/data_analytics

Primary LanguageJupyter Notebook

Data Analytics

Repository of the Data Analytics module at ZHAW

Getting Started

Creating a Fork of the Course Repository

To fork the GitHub repository into your GitHub account, navigate with your web browser to:

https://github.com/mario-gellrich-zhaw/data_analytics.git

# --> Click on the "Fork" button at the top right of the page.
# --> This will generate a fork (copy) of the repository in your GitHub account.

Creating a GitHub Codespaces (our working environment for the course)

Based on your fork, create a new Codespace: GitHub -> Upper menu -> Create new -> New Codespace.

All installations are carried out automatically.

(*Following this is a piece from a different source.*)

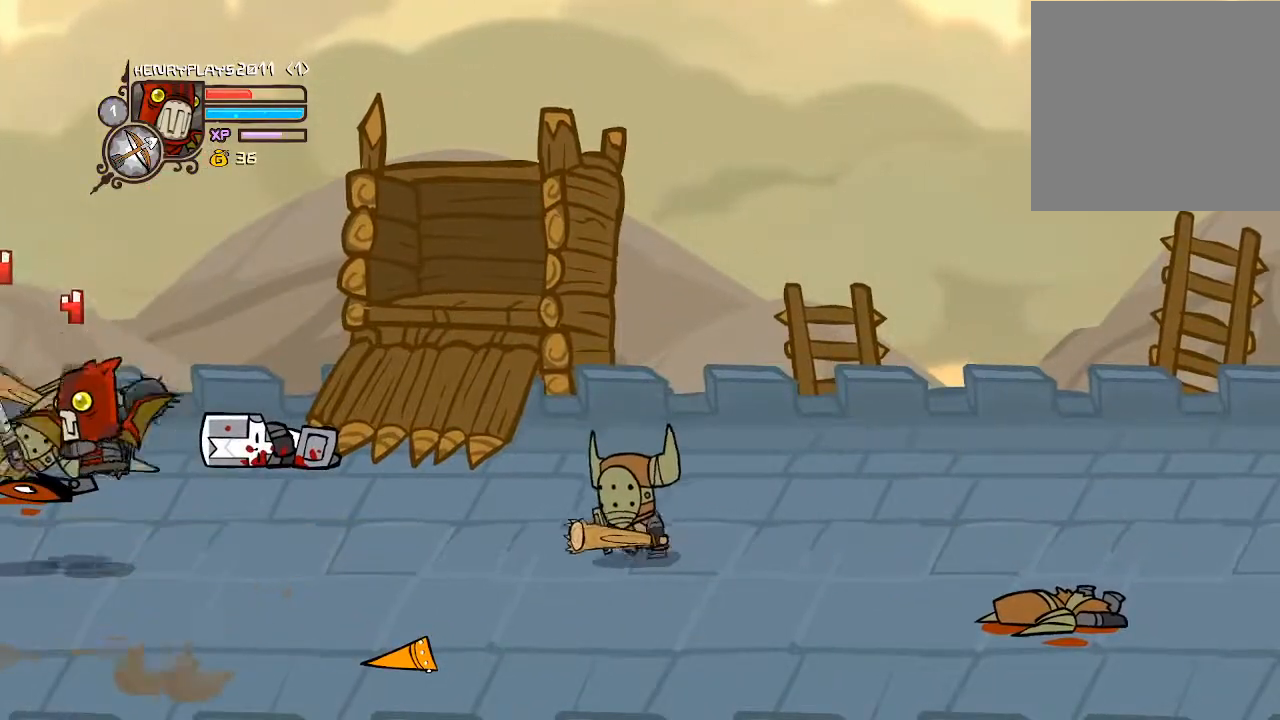
{"buttons": ["DPAD_RIGHT"], "left_stick": "center", "events": [[483, "DPAD_RIGHT", "down"]]}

Wait until the postcreate command has completed the installation of the Python libraries.

Local Installations (use only, if you need a clone of the GitHub repository on your local computer)

Assuming you have

You can clone this repository to your local computer using:

git clone <repository-url>

where <repository-url> is the url of your fork (click green button above, Local, SSH).

After that, run:

cd /workspaces/data_analytics    # go to your working directory
pip install -r requirements.txt  # installs the required Python libraries

Folder Structure

The folder structure of the course is:

Data Analytics/
│
├── .devcontainer/
│   └── devcontainer.json
├── .vscode/
│   └── settings.json
|
├── Week_01/
├── Week_02/
├── Week_03/
├── Week_04/
├── Week_05/
├── Week_06/
├── Week_07/
├── Week_08/
├── Week_09/
├── Week_10/
├── Week_12/
├── Week_13/
├── Week_14/
├── WTYK/
├── .gitignore
├── README.md
└── requirements.txt

Useful Git Commands

Configuring Git

To sync your fork (origin) with the upstream repository, you must make the following Git configurations (VS Code Terminal):

# Configure your Git username & email
git config --global user.name "FIRST_NAME LAST_NAME"
git config --global user.email "your-email-on-github@example.com"

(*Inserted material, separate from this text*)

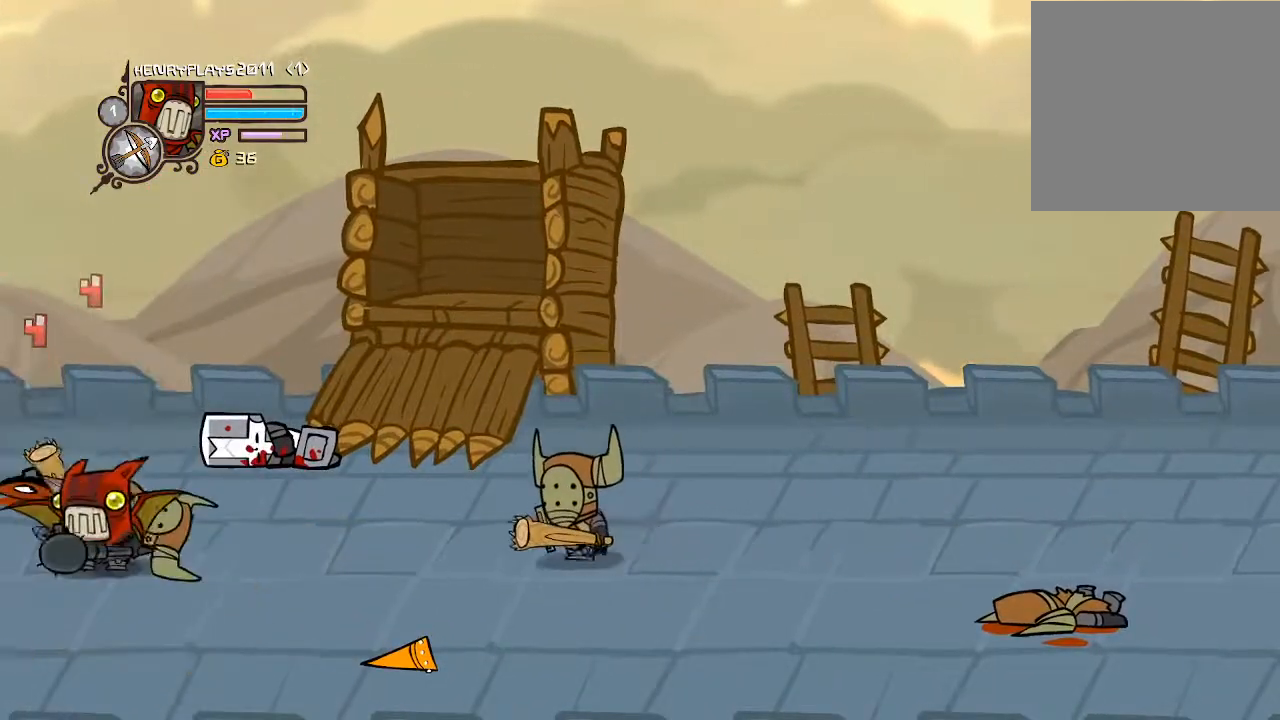
{"buttons": ["A", "DPAD_RIGHT"], "left_stick": "center", "events": [[433, "A", "down"]]}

# Add the url of the upstream repository (= official course repository)
git remote add upstream https://github.com/mario-gellrich-zhaw/data_analytics.git

# Set the url of the origin (= your forked repository with the SSH URL)
git remote set-url origin git@github.com:YOUR-USERNAME/data_analytics.git

# View the current configured remote repositories
git remote -v

# The output should look like (replace YOUR-USERNAME with your user name) ...
# origin  git@github.com:YOUR-USERNAME/data_analytics.git(fetch)
# origin  git@github.com:YOUR-USERNAME/data_analytics.git (push)
# upstream        https://github.com/mario-gellrich-zhaw/data_analytics.git (fetch)
# upstream        https://github.com/mario-gellrich-zhaw/data_analytics.git (push)

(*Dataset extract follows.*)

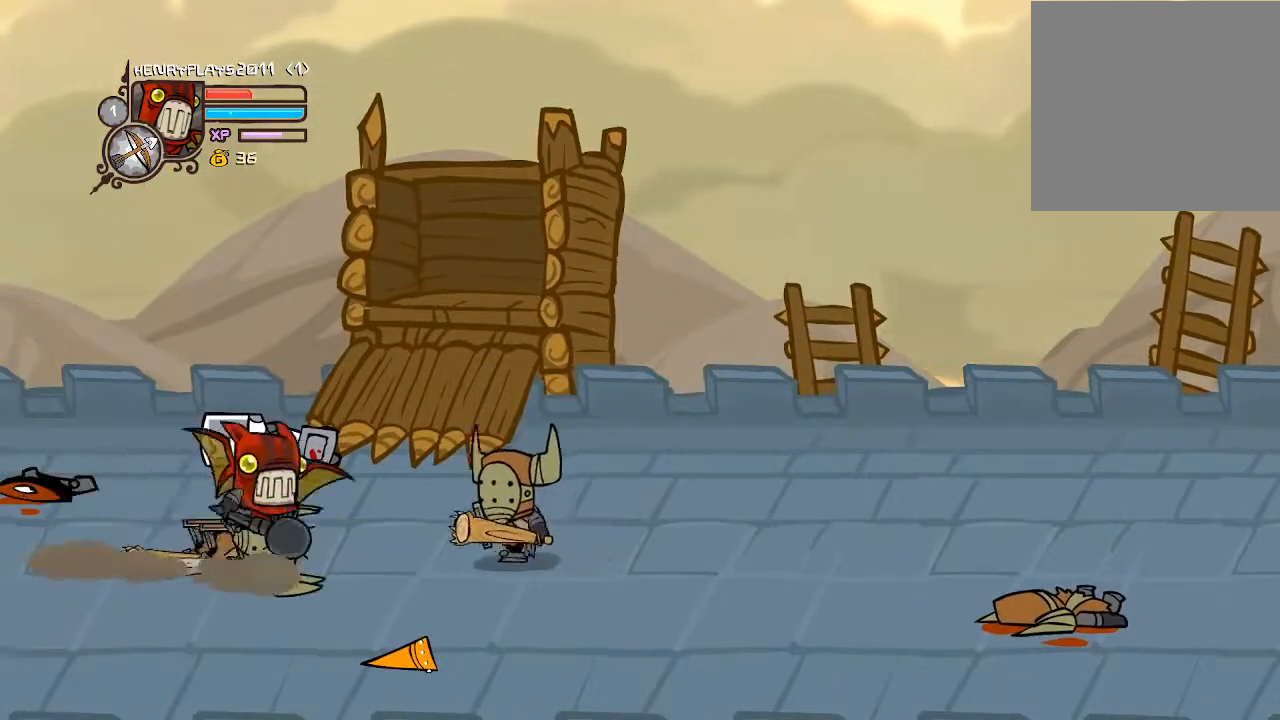
{"buttons": ["DPAD_RIGHT"], "left_stick": "center", "events": [[133, "A", "up"], [333, "X", "down"], [467, "X", "up"]]}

Sync your fork (origin) with upstream

To sync your fork (origin) with the upstream repository you can use the following Git commands (VS Code Terminal):

# Option (1): Sync your fork/clone to exactly match the upstream (your local changes will be overwritten)
git fetch upstream
git checkout master
git reset --hard upstream/master
git push origin master --force

# Option (2): Sync your fork/clone with the upstream (your local changes are preserved but merge conflicts may have to be resolved)
git fetch upstream
git checkout master
git merge upstream/master
git push origin master

Solving merge conflicts

In the course you will modify the Python code provided on GitHub. When you modify Python code, merge conflicts may occur which is when two or more changes conflict with each other. This usually happens when multiple people are working on the same project and they try to merge their changes into a common codebase.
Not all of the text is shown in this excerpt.